Copy out, word for word, the lines of the material from the line containing "鹧鸪天 赋谢王君巨川招饮" through the line containing "What value does the precision", including both of those lines.

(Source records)
........
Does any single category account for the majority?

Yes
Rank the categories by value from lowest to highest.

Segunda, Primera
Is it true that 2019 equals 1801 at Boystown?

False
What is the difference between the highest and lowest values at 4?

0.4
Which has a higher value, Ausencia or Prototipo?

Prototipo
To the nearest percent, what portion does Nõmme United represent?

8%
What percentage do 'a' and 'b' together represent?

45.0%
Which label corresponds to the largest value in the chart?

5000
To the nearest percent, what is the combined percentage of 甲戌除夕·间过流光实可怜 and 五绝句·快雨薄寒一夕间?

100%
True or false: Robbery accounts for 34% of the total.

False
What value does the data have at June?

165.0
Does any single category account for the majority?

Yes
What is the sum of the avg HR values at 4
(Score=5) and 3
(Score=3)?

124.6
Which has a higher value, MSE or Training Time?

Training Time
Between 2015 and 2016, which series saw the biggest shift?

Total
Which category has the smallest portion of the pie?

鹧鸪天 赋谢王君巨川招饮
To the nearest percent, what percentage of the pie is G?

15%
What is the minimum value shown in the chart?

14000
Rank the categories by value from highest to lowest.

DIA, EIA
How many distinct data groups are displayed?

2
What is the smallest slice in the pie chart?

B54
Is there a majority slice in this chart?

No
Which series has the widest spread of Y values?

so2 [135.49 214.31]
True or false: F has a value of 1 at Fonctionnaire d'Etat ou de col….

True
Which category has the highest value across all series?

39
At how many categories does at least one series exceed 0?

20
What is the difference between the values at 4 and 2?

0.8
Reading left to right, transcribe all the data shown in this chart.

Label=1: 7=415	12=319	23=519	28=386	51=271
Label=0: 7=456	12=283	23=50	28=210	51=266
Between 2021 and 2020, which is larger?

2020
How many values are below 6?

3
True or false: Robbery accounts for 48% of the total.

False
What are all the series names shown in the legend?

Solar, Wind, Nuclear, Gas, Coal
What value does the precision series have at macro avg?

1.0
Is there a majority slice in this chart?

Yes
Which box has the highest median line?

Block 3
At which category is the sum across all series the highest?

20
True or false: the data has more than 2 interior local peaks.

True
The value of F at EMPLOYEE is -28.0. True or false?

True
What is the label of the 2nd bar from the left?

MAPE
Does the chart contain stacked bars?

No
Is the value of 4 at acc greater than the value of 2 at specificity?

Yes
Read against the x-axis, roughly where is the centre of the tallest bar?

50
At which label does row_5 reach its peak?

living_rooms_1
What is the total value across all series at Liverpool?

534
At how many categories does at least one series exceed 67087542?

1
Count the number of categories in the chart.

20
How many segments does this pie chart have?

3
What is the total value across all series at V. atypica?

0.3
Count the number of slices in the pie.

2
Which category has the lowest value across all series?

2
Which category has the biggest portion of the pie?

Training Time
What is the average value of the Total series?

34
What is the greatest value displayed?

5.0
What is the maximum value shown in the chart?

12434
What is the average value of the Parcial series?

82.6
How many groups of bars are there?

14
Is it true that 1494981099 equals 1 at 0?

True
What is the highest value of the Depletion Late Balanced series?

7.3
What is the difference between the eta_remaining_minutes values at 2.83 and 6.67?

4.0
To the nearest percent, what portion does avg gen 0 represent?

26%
........
(Your response):
鹧鸪天 赋谢王君巨川招饮
To the nearest percent, what percentage of the pie is G?

15%
What is the minimum value shown in the chart?

14000
Rank the categories by value from highest to lowest.

DIA, EIA
How many distinct data groups are displayed?

2
What is the smallest slice in the pie chart?

B54
Is there a majority slice in this chart?

No
Which series has the widest spread of Y values?

so2 [135.49 214.31]
True or false: F has a value of 1 at Fonctionnaire d'Etat ou de col….

True
Which category has the highest value across all series?

39
At how many categories does at least one series exceed 0?

20
What is the difference between the values at 4 and 2?

0.8
Reading left to right, transcribe all the data shown in this chart.

Label=1: 7=415	12=319	23=519	28=386	51=271
Label=0: 7=456	12=283	23=50	28=210	51=266
Between 2021 and 2020, which is larger?

2020
How many values are below 6?

3
True or false: Robbery accounts for 48% of the total.

False
What are all the series names shown in the legend?

Solar, Wind, Nuclear, Gas, Coal
What value does the precision series have at macro avg?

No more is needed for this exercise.